The poet Lord Byron visited the Roman Colosseum (spelled in his version the Coliseum) in the early nineteenth century, as did many of his fellow writers and poets. Here is his written version of his feelings on seeing the ruins, published as part of his tour de force, Childe Harold's Pilgrimage:
But here; where Murder breathed her bloody steam;
And here, where buzzing nations choked the ways
And roar'd or murmur'd like a mountain stream
Dashing or winding as its torrent strays;
Here, where the Roman million's blame or praise
Was death or life, the playthings of a crowd,
My voice sounds much--and fall the starts' faint rays
On the arena void--seats crush'd--walls bow'd--
And galleries, where my steps seem echoes strangely loud.

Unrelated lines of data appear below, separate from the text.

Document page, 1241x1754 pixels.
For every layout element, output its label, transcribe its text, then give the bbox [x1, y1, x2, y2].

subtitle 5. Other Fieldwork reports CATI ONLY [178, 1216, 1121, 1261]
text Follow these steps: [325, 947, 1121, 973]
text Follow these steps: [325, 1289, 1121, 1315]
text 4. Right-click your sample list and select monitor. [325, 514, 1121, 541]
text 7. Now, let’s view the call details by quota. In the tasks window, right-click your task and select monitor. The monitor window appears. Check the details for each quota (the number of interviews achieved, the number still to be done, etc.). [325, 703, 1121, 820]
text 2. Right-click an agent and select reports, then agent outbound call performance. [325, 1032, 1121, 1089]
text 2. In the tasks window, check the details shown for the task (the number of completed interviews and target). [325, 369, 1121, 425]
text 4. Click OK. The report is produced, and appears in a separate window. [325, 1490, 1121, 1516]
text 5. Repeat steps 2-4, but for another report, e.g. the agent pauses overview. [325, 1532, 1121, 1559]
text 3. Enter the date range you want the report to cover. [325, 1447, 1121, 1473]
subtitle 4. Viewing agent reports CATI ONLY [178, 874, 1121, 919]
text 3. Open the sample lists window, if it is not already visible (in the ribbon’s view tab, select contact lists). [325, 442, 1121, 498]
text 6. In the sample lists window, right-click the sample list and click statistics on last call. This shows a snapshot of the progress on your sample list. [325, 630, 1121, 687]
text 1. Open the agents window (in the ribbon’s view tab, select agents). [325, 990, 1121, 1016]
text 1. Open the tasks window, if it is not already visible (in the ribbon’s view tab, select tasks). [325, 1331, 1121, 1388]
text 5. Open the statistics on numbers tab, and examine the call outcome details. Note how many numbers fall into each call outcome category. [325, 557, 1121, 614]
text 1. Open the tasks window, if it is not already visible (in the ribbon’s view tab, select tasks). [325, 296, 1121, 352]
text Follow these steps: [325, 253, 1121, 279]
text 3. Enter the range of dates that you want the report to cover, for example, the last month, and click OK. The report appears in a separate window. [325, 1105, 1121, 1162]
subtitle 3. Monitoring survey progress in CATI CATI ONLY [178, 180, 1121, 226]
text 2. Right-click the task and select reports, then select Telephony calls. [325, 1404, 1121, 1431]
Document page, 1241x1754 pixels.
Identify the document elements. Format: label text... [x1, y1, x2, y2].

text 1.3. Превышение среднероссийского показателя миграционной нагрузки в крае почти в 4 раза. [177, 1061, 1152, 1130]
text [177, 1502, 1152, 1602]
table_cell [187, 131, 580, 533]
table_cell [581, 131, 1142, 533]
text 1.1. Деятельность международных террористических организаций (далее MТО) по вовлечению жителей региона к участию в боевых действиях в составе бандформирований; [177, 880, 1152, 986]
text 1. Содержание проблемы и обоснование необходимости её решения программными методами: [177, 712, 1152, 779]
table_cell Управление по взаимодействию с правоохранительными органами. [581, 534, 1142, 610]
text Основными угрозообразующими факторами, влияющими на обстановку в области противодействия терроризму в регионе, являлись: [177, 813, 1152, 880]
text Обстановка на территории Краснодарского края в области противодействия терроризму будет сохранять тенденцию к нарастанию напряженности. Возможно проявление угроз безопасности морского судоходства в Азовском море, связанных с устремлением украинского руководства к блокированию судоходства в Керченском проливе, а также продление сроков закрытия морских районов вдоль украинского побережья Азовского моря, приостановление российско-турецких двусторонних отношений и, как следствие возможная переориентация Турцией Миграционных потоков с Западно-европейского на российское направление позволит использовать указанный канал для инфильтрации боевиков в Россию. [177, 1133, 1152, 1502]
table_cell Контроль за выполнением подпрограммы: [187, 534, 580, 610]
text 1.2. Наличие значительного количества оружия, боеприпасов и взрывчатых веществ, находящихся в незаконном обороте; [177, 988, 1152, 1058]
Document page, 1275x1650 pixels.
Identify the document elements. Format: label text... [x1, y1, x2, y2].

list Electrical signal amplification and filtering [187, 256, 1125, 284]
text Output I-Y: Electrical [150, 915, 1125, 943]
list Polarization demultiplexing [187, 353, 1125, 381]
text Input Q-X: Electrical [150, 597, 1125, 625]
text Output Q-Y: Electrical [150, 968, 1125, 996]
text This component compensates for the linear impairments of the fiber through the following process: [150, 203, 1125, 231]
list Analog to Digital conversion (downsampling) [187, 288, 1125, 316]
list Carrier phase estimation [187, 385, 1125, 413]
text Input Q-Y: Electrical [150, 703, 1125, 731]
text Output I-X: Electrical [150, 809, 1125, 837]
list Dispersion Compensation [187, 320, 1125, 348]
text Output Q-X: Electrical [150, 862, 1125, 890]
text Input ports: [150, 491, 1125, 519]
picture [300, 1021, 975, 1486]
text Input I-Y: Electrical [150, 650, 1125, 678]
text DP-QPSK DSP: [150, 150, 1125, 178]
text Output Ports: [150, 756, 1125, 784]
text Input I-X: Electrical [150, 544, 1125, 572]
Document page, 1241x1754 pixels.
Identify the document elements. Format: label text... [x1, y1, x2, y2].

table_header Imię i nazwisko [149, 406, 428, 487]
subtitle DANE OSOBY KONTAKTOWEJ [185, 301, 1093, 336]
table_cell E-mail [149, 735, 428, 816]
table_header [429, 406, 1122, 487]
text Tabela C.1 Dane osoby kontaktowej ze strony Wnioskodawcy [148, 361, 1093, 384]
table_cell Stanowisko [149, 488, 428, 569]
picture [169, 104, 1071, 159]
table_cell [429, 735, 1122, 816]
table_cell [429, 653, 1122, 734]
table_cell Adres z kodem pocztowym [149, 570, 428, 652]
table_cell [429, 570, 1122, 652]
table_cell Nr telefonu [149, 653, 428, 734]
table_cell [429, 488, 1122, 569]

A ruin--yet what a ruin! from its mass
Walls, palaces, half-cities have been rear'd
Yet oft the enormous skeleton ye pass,
And marvel where the spoil could have appear'd.
Hath it indeed been plunder'd, or but clear'd?
Alas, developed, opens the decay,
When the colossal fabric's form is near'd:
It will not bear the brightness of the day,
Which streams too much on all--years--man--have reft away.
But when the rising moon, begins to climb
Its topmost arch, and gently pauses there;
When the stars twinkle through the loops of time,
And the low night-breeze waves along the air
The garland forest, which the grey walls wear,
Like laurels on the bald first Caesar's head;
When the light shines serene but doth not glare;
Then in this magic circle raise the dead:
Heroes have trod this spot--'tis on their dust ye tread.
"While stands the Coliseum, Rome shall stand;
When falls the Coliseum, Rome shall fall;
And when Rome falls--the World." From our own land
Thus spake the pilgrims oe'r this mighty wall
In Saxon times, which we are wont to call
Ancient; and these three mortal things are still
On their foundations, and unalter'd all;
Rome and her Ruin past Redemption's skill,
The World, the same wide den--of thieves or what ye will.